Несмолкающая батарея - Борис Михайлович Зубавин
 
                
                Старик вошёл не спеша, у него, наверно, болели ноги. Он с трудом передвигал ими. Это был морщинистый, немного обрюзгший, седоусый немец. Подойдя к столу, он, должно быть по привычке, вытянул руки по швам, но потом, спохватившись, торопливо сдёрнул с седой взлохмаченной головы кепку. Рядом с ним стоял бледный мальчик лет восьми. Он, видно, не знал, как надо держать себя, и во всём копировал старика. Когда тот встал по команде «смирно», мальчик, взглянув на него ясными, доверчивыми глазами, тоже вытянул руки по швам. Старик сдёрнул кепку, и мальчик, поглядев на него снизу вверх, поспешил сделать то же самое, а потом опять посмотрел на старика, словно спрашивая, хорошо ли он поступает. Но старик не обращал на него никакого внимания.
– Ви ист ир форнаме унд фамилиеннаме? – спросил я, заглядывая в словарь.
– Если вам трудно говорить по-немецки, я могу отвечать на русском языке, – довольно правильно сказал старик.
– Кто вы такой и почему вы остались в городе?
– Мне некуда уходить отсюда. Нет смысла уходить от самого себя. Мы сегодня доели последний кусок хлеба. Там для нас тоже хлеба нет…
– Откуда вы знаете русский язык?
– В прошлую войну я три года был у вас в плену, а последнее время работал вместе с русским парнем здесь, в этом городе. Он тоже маляр.
– Где он сейчас?
– Его угнали за несколько дней до вашего прихода.
– Вы не боитесь нас?
– Я не верю в то, что вы можете причинить несчастье простому человеку, – он показал свои корявые, мозолистые руки. – Кроме того, нам незачем уходить. У нас с ним ничего нет.
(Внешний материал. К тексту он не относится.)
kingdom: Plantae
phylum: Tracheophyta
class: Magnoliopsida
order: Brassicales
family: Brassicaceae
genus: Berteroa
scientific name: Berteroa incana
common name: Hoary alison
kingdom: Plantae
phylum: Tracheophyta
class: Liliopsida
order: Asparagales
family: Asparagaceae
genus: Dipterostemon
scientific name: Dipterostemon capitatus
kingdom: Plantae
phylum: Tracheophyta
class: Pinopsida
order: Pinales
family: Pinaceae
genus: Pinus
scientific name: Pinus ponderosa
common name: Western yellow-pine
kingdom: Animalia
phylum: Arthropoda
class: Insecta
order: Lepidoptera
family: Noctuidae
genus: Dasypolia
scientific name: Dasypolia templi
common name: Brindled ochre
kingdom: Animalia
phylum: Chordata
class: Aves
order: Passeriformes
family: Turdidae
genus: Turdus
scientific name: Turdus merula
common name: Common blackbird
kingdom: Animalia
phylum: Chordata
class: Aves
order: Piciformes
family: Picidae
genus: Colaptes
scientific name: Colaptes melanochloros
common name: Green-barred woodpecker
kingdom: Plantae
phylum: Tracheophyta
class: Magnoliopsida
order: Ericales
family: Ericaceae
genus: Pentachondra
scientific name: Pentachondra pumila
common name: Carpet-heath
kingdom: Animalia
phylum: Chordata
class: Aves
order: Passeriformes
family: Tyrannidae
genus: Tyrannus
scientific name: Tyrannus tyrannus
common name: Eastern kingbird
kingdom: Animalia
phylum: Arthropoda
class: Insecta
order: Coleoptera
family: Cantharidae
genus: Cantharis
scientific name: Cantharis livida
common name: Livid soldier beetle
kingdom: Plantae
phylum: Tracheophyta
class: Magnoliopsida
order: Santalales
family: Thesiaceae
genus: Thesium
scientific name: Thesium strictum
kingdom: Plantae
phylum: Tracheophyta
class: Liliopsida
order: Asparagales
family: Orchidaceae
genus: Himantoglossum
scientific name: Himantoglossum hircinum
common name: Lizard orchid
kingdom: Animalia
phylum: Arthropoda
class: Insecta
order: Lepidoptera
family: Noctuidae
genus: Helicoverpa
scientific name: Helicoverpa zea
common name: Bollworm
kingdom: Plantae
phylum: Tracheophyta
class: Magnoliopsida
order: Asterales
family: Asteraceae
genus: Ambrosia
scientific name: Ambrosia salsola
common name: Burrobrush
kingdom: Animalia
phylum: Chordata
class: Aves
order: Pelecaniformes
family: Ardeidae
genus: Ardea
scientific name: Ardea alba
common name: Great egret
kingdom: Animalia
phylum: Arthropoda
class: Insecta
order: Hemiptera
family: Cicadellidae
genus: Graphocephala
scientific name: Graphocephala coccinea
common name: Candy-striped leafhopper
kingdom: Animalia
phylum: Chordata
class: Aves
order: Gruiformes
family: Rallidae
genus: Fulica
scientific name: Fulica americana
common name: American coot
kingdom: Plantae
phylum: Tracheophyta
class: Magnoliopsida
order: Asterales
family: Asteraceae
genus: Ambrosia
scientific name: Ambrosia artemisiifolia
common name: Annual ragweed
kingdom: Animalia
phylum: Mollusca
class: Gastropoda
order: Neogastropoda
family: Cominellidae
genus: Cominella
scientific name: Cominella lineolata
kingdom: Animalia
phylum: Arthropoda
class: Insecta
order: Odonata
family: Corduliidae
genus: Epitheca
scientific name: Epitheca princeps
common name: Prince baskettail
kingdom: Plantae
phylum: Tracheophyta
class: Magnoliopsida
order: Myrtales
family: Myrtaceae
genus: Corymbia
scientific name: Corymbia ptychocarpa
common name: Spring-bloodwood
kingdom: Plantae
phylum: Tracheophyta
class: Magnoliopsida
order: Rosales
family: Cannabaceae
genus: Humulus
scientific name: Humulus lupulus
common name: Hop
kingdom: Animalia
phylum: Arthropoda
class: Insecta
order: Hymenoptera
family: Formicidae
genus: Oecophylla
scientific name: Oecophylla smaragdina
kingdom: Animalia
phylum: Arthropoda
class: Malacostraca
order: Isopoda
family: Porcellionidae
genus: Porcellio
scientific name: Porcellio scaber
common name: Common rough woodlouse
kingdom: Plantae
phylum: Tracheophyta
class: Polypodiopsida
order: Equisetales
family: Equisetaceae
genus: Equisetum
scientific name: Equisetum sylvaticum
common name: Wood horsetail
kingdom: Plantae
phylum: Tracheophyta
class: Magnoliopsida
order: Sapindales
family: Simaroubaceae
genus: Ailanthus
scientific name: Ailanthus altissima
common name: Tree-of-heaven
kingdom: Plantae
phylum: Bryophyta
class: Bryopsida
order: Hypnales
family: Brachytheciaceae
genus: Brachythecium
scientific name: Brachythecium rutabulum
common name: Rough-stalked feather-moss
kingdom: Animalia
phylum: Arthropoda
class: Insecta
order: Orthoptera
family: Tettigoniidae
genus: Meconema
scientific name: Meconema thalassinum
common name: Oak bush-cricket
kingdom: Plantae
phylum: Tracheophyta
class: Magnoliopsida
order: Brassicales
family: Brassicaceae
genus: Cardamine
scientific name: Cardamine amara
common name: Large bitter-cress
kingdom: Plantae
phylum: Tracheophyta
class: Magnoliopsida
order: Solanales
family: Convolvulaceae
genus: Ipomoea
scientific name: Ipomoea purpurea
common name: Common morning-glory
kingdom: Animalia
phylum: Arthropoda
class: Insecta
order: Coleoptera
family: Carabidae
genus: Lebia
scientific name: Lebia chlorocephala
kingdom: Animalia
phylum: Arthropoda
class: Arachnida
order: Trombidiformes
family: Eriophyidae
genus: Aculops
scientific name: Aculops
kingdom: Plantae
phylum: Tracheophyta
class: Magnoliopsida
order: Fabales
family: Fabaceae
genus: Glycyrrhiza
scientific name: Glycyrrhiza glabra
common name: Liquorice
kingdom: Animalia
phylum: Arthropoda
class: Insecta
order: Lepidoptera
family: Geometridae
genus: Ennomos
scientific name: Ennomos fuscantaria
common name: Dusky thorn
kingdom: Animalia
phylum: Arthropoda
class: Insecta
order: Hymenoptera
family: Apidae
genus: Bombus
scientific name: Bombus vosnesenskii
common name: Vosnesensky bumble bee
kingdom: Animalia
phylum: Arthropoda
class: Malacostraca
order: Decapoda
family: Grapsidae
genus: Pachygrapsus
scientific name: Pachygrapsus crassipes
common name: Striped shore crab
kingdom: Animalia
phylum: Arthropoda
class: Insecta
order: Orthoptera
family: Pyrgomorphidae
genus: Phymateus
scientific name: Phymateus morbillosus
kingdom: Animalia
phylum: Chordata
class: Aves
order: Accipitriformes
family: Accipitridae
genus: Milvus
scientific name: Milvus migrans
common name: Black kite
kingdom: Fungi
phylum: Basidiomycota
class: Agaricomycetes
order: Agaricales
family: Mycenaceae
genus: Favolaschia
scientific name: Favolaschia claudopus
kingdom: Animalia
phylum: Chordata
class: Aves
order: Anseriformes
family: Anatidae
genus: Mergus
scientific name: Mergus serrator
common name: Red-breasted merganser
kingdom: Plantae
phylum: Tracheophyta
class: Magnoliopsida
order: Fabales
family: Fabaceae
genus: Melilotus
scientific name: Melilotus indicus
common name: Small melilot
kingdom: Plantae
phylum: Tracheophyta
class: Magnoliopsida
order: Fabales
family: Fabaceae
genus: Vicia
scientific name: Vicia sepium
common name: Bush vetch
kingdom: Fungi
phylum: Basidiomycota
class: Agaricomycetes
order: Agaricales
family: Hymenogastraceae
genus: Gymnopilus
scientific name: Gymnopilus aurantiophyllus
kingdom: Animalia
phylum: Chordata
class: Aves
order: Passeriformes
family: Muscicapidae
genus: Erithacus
Он обнял мальчика, и тот, доверчиво посмотрев на меня и Каширина, прижался к старику.
– Это ваш сын?
– Это мой внук Ганс. Мой сын в концлагере. А мать его, – он посмотрел на мальчика, – умерла ещё год тому назад от туберкулёза. Мы с Гансом остались вдвоём. – Он помолчал. – Может быть, сын ещё придёт…
Каширин, всё это время молча сидевший подле меня, вдруг сорвался с места и, огромный, размашистый, выскочил из комнаты. Хлопнув дверью, он протопал коваными каблуками по каменным плитам крыльца.
– Где вы были во время боя? – спросил я немца.
– В бункере. Мы там провели три ночи. Была очень сильная артиллерийская стрельба.
Вошёл Каширин. В руках он держал буханку хлеба, банку консервов, несколько плиток пшённого концентрата. Он, вздохнув, положил всё это на стол перед стариком и вопросительно посмотрел на меня.
– Да, отдайте, – сказал я.
– Бери, бери, – проговорил Каширин. – Надо же на первое время. А в обед присылай мальчонку с горшком каким-нибудь, старшина супу ему нальёт.
– Я… простите… – сказал старик, приложив руки к груди, судорожно сжав узловатыми пальцами свою кепку.
Мальчик, взглянув на него, тоже сложил на груди руки. На глазах у старого немца выступили слёзы, голос его дрогнул. А мальчик смотрел на нас с любопытством.
– Мы причинили вам много горя, и нет для нас оправдания, хотя я знал, что вы не станете платить нам тем же… Не все виноваты в равной мере… Но я никогда не думал, чтобы вы дали мне сейчас вот… – Он сказал всё это, обращаясь к Каширину.
– Ладно! Чего там! – нетерпеливо перебил его Каширин и, махнув рукой, отошёл к окну.
Я разрешил старику жить там, где он жил раньше, и они, очень довольные, рассовав по карманам плитки концентрата, ушли, почти одновременно надев кепки на пороге. Буханку унёс старик, а мальчик обеими руками прижимал к груди консервную банку.
– Ну что, Каширин? – спросил я, когда они вышли.
– Ну что, товарищ капитан… – отозвался он, обернувшись. – Я шёл сюда с одной думкой в голове – расквитаться. А увидел, как мальчонка кепку-то с головы сдёрнул, к деду жмётся, несмышлёныш, так у меня словно оборвалось что внутри. Ведь мой, может, тоже так-то вот тогда перед фашистами стоял, кепку, может, тоже… И как это можно с детьми и стариками воевать?